EXERCISE INSTRUCTIONS: Once the line with "color: #a3a3a3 ->" is found, write it out along with each later line exactly, through the end of the entries, skipping every picture.

══ INPUT RECORDS ══

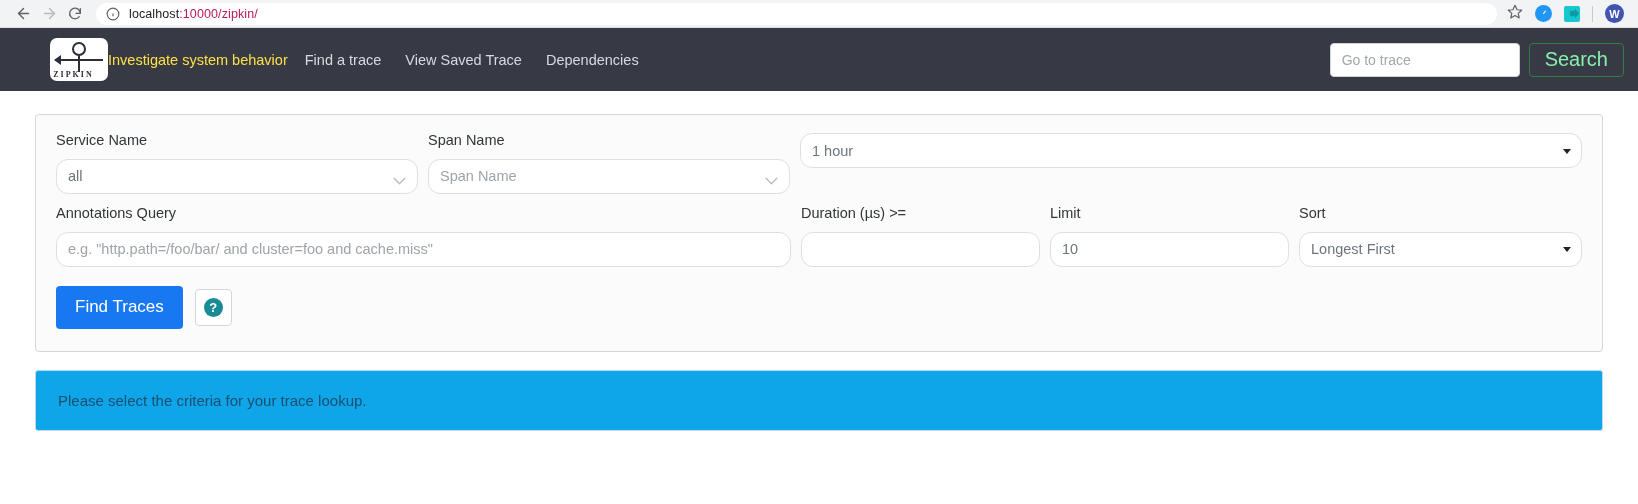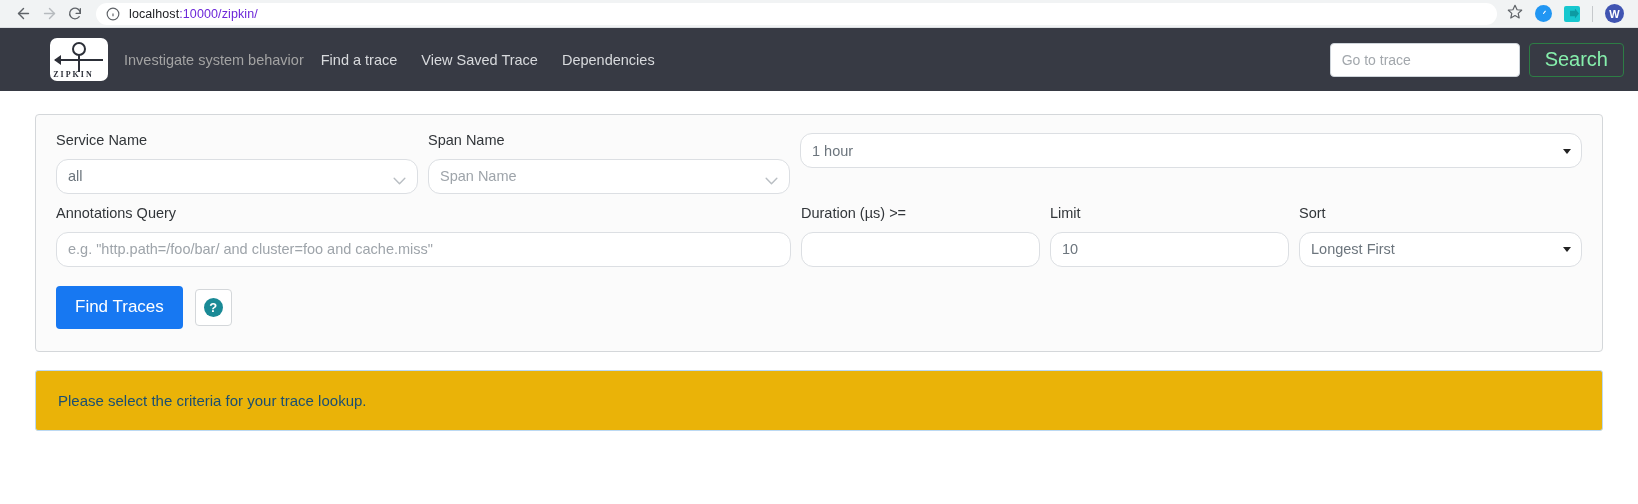":10000/zipkin/" .omnibox-url .dim { color: #6d28d9 -> #be185d }
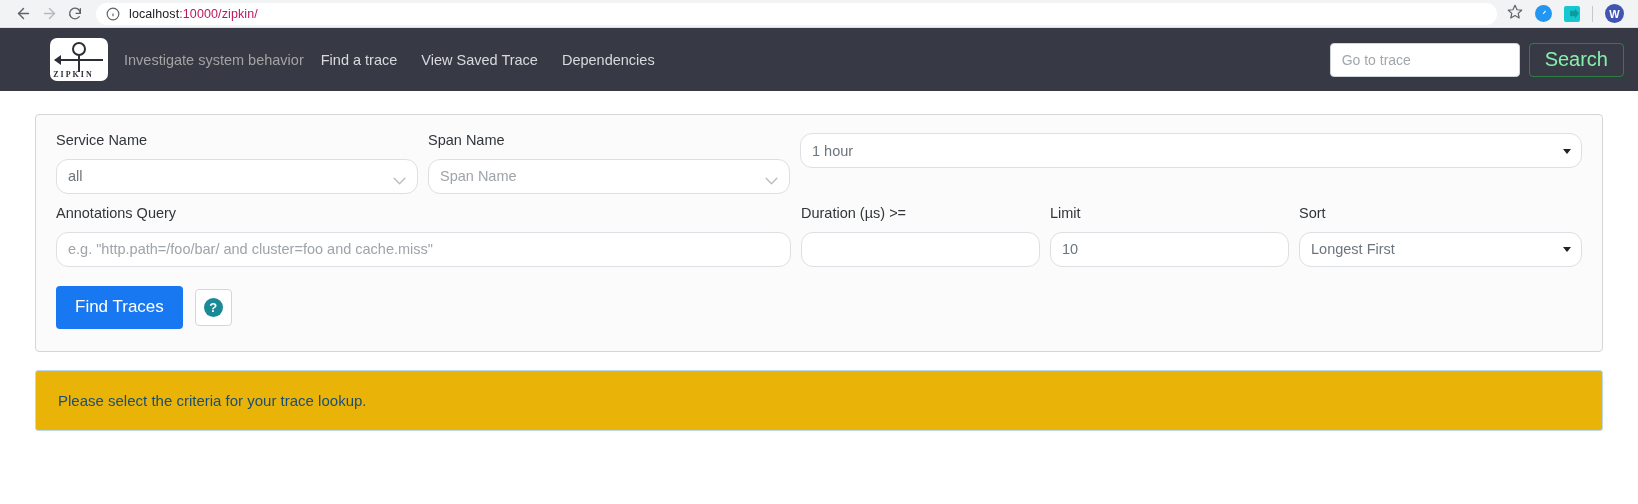"Investigate system behavior" .zk-tagline { color: #a3a3a3 -> #fde047; margin-left: 16px -> none }
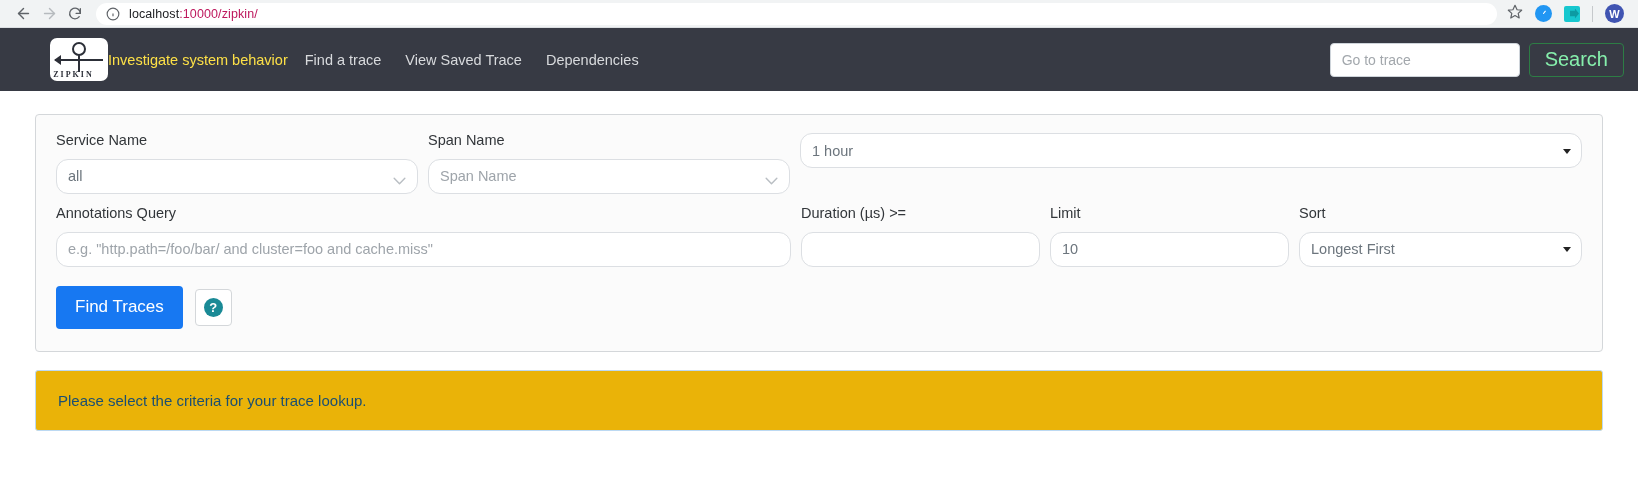"Please select the criteria for" .alert-info { background: #eab308 -> #0ea5e9 }
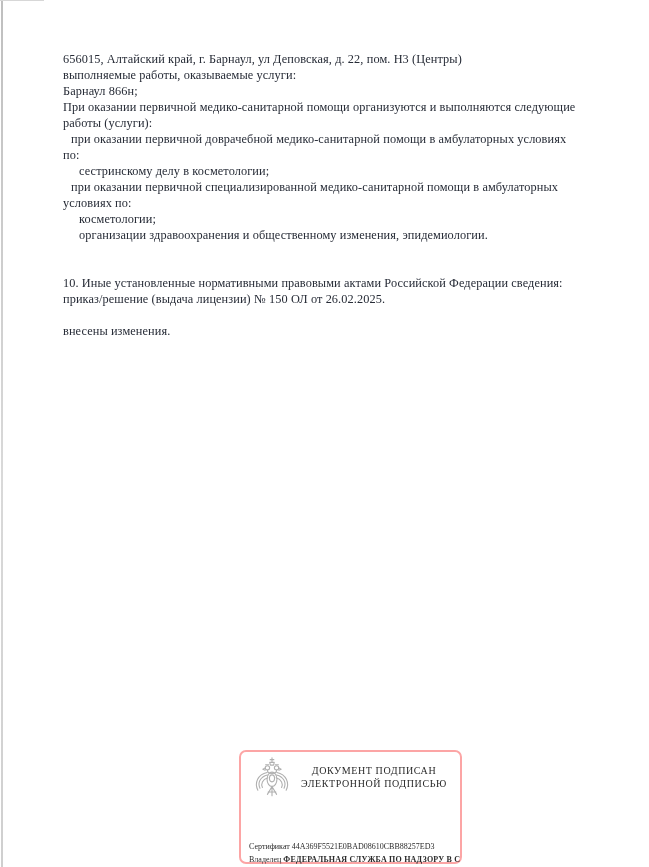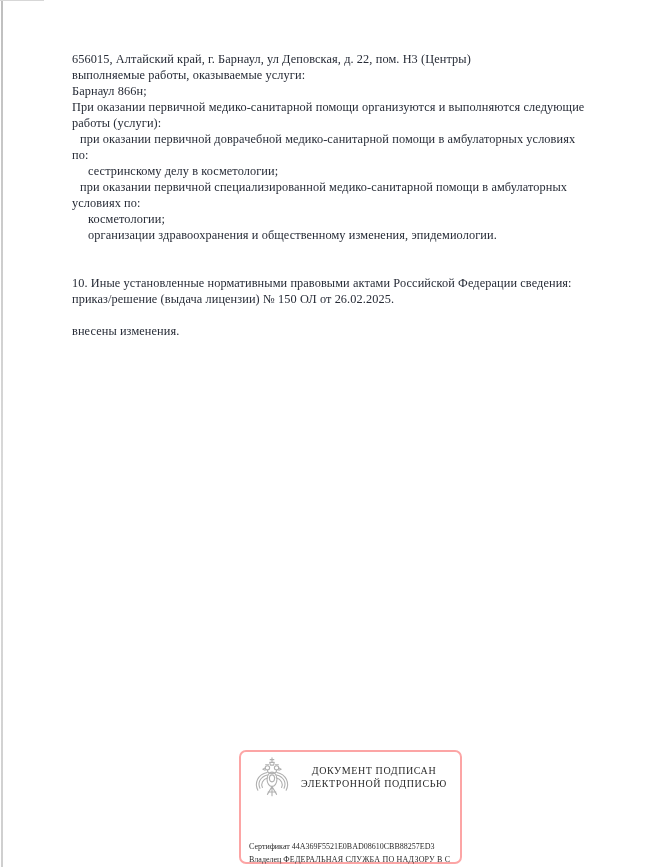"656015, Алтайский край, г. Барнаул," .content { left: 72px -> 63px }
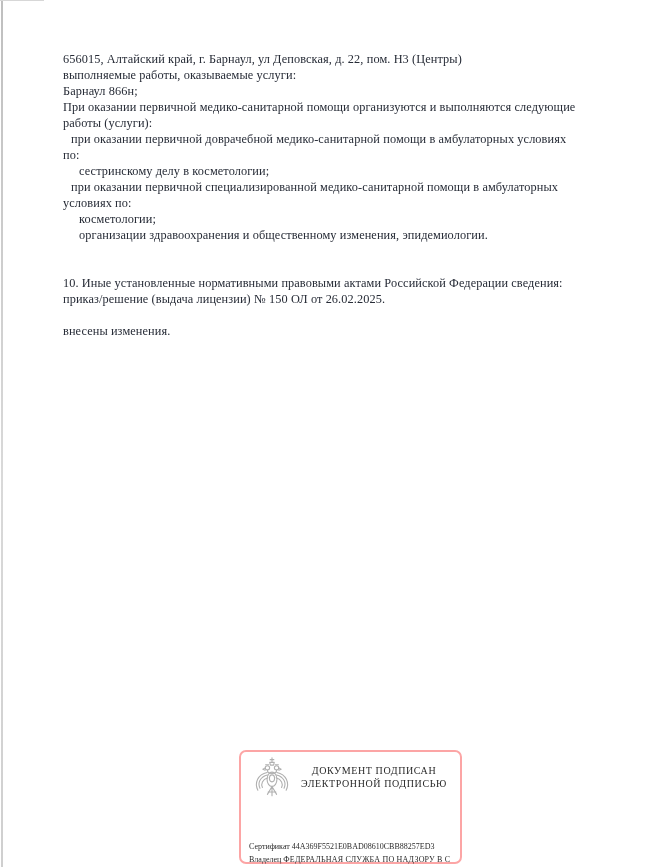"ФЕДЕРАЛЬНАЯ СЛУЖБА ПО НАДЗОРУ В" .stamp-meta .owner-name { font-weight: normal -> bold }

═══

TASK ANSWER:
"Investigate system behavior" .zk-tagline { color: #a3a3a3 -> #fde047; margin-left: 16px -> none }
"Please select the criteria for" .alert-info { background: #eab308 -> #0ea5e9 }
"656015, Алтайский край, г. Барнаул," .content { left: 72px -> 63px }
"ФЕДЕРАЛЬНАЯ СЛУЖБА ПО НАДЗОРУ В" .stamp-meta .owner-name { font-weight: normal -> bold }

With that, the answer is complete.